November 19th, 2007 at 9:20 pm
I guess the point is that they view the world as a movie and themselves as the hero.
November 19th, 2007 at 9:23 pm
Yeah I believe that one.
November 20th, 2007 at 2:06 pm
I am a 2 tour Vietnam Veteran who recently retired after 36 years of working in the Defense Industrial Complex on many of the weapons systems being used by our forces as we speak.
Politicians make no difference.
We have bought into the Military Industrial Complex (MIC). If you would like to read how this happens please see:
http://www.vanityfair.com/politics/features/2007/03/spyagency200703
http://www.vanityfair.com/politics/features/2007/11/halliburton200711
Through a combination of public apathy and threats by the MIC we have let the SYSTEM get too large. It is now a SYSTEMIC problem and the SYSTEM is out of control. Government and industry are merging and that is very dangerous.
There is no conspiracy. The SYSTEM has gotten so big that those who make it up and run it day to day in industry and government simply are perpetuating their existance.
The politicians rely on them for details and recommendations because they cannot possibly grasp the nuances of the environment and the BIG SYSTEM.
So, the system has to go bust and then be re-scaled, fixed and re-designed to run efficiently and prudently, just like any other big machine that runs poorly or becomes obsolete or dangerous.
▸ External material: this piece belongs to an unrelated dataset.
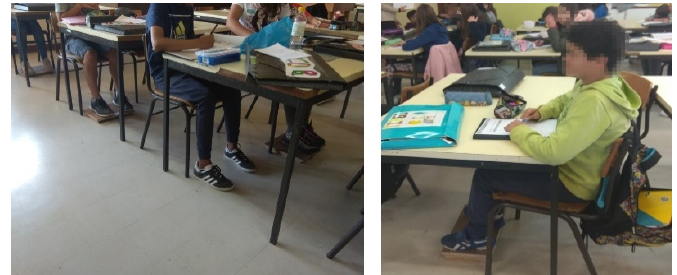
Figure 2. Use of wooden boxes for feet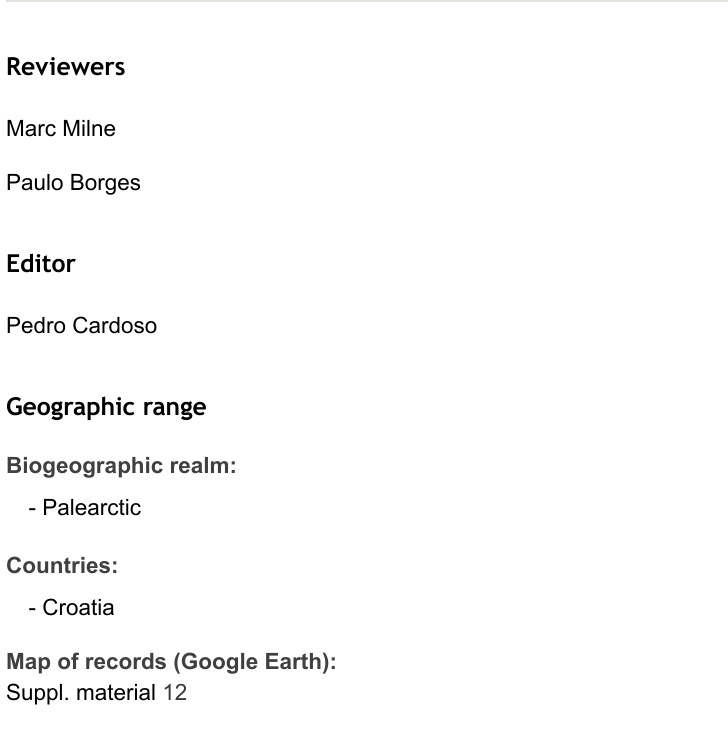
Map of records (Google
This situation will right itself through trauma. I see a government ENRON on the horizon, with an associated house cleaning.
The next president will come and go along with his appointees and politicos. The event to watch is the collapse of the MIC.
For more details see:
http://rosecoveredglasses.blogspot.com/2007/02/warped-priorities.html
November 20th, 2007 at 9:29 pm
Mr. Larson, ditch the capital letters…
Thank you for visiting FlatPlanet, I visited your web page and the pie chart comparing military spending to everything else government spends money was a nice visual. You did repost your article in the comments section here. Is this your way of contributing to a conversation that has a reference of the MIC?
You write, “There is no conspiracy.” I see what you mean…It’s just a systemic phenomenon… self perpetuating establishment… within which there is no individuals conspiring? You write, “Through a combination of public apathy and threats by the MIC we have let the SYSTEM get too large.” What threats by the MIC?
I agree that there is a systemic problem. But why would you envision an “Enron” on the horizon? Can you validate that metaphor in anyway? What would a collapose of the MIC resemble and what would it imply?
Will you ever come back to reply? Ah well…
November 21st, 2007 at 9:02 pm
I hope so!
I guess in a way the whole MIC thing is conspiracy-lite, in that it is not a ‘conspiracy’ theory, because everyone who actually looks at the way things are can tell right off that it’s going on.
But yeah, it’s tricky as hell to get out of. I don’t foresee a government “Enron” on the horizon, personally… The Republicans will get booted for sure (almost for sure? I guess I was sure he’d get booted last time around), but the players will remain, in one way or another. And if Hillary gets elected, well, from the sounds of it (though I haven’t really been following) she’s almost as militaristic as you could expect any Republican to be.
Unless, of course, people elect a third party. Not to quote the Simpsons, but we know that doesn’t work. (I voted for Kodos.)
November 21st, 2007 at 10:54 pm
your post almost made me just blurt out “RON PAUL 2008!”
or, I wanted to think of a matrix quote and replace Neo’s name with Ron Paul. Since he is as far as anyone can tell the only alternative to the war agenda.
but that is still incongruent with what Ken Larson said: politicians don’t matter.